Today we have men and women of all ethnicities and backgrounds that have risen to positions of prominence in virtually all strata of society. This doesn’t mean everyone is destined to hold roles of high influence, but that doesn’t mean they can’t experience fulfilling lives.
Thinking of opportunities, perhaps most important are the assurances the Bible gives us of what God offers to us all. In Jeremiah 29:11, we’re told He has a purpose for us all. “’For I know the plans I have for you,’ declares the Lord, ‘plans to prosper you and not to harm you, plans to give you hope and a future.’”
We’re given the opportunity to join with God in this great enterprise He’s established on earth. “For we are God's fellow workers; you are God's field, God's building” (1 Corinthians 3:9).
The Lord extends to us the opportunity and privilege of serving as His representatives in a world that desperately needs to know and see Him in action in the lives of His people. “We are therefore Christ's ambassadors, as though God were making his appeal through us. We implore you on Christ's behalf: Be reconciled to God” (2 Corinthians 5:20).
Perhaps best of all, God invites us to share in the most special of opportunities, to become members of His eternal family. “For you have not received a spirit of slavery leading to fear again, but you have received a spirit of adoption as sons by which we cry out, 'Abba! Father!' The Spirit Himself testifies with our spirit that we are children of God” (Romans 8:15-16).

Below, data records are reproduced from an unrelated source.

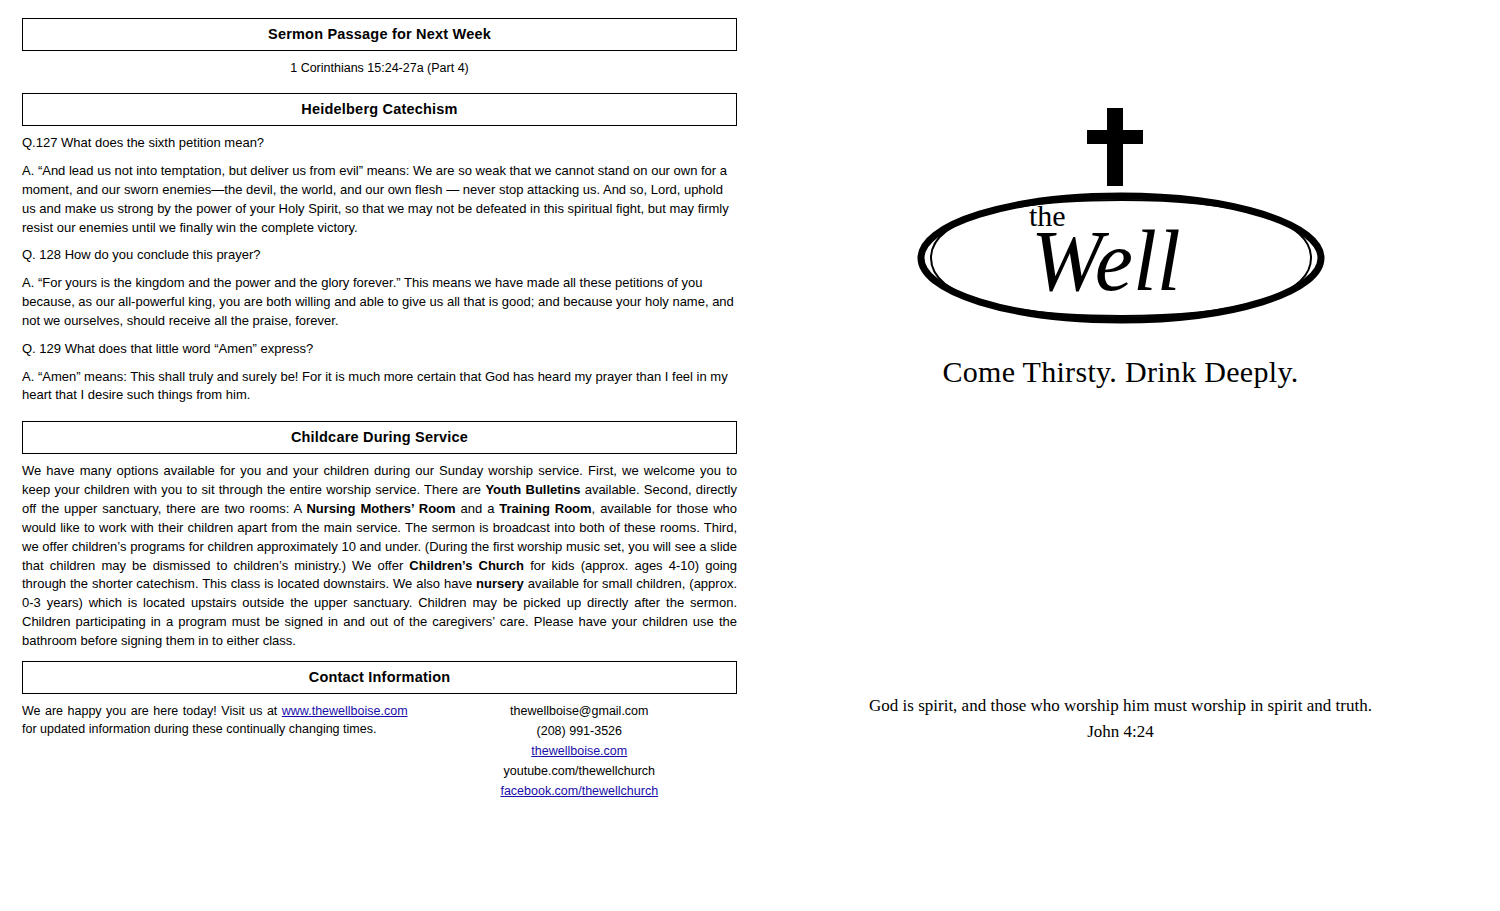Sermon Passage for Next Week
1 Corinthians 15:24-27a (Part 4)
Heidelberg Catechism
Q.127 What does the sixth petition mean?
A. “And lead us not into temptation, but deliver us from evil” means: We are so weak that we cannot stand on our own for a moment, and our sworn enemies—the devil, the world, and our own flesh — never stop attacking us. And so, Lord, uphold us and make us strong by the power of your Holy Spirit, so that we may not be defeated in this spiritual fight, but may firmly resist our enemies until we finally win the complete victory.
Q. 128 How do you conclude this prayer?
A. “For yours is the kingdom and the power and the glory forever.” This means we have made all these petitions of you because, as our all-powerful king, you are both willing and able to give us all that is good; and because your holy name, and not we ourselves, should receive all the praise, forever.
Q. 129 What does that little word “Amen” express?
A. “Amen” means: This shall truly and surely be! For it is much more certain that God has heard my prayer than I feel in my heart that I desire such things from him.
Childcare During Service
We have many options available for you and your children during our Sunday worship service. First, we welcome you to keep your children with you to sit through the entire worship service. There are Youth Bulletins available. Second, directly off the upper sanctuary, there are two rooms: A Nursing Mothers’ Room and a Training Room, available for those who would like to work with their children apart from the main service. The sermon is broadcast into both of these rooms. Third, we offer children’s programs for children approximately 10 and under. (During the first worship music set, you will see a slide that children may be dismissed to children’s ministry.) We offer Children’s Church for kids (approx. ages 4-10) going through the shorter catechism. This class is located downstairs. We also have nursery available for small children, (approx. 0-3 years) which is located upstairs outside the upper sanctuary. Children may be picked up directly after the sermon. Children participating in a program must be signed in and out of the caregivers’ care. Please have your children use the bathroom before signing them in to either class.
Contact Information
We are happy you are here today! Visit us at www.thewellboise.com for updated information during these continually changing times.
thewellboise@gmail.com
(208) 991-3526
thewellboise.com
youtube.com/thewellchurch
facebook.com/thewellchurch
the Well
Come Thirsty. Drink Deeply.
God is spirit, and those who worship him must worship in spirit and truth.
John 4:24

Jesus said, “Here I am! I stand at the door and knock. If anyone hears my voice and opens the door, I will come in and eat with him, and he with me” (Revelation 3:20). More than 35 years ago I answered the door when Jesus knocked, and when I get caught up in the busyness of life, He continues to knock, reminding me that He’s there, ready to spend time with me. This greatest opportunity of all is available to anyone who will accept it.
In many nations, men, women and children who profess faith in Christ face threats of violent persecution, even death. Today in the United States, opposition toward those who believe in the Bible and follow Jesus seems on the increase, but at least for now we have the opportunity – the freedom – to worship and order our lives according to our convictions.
And for those feel disinclined to believe in Jesus, the Bible, or even a God of all creation, that opportunity is there for them as well.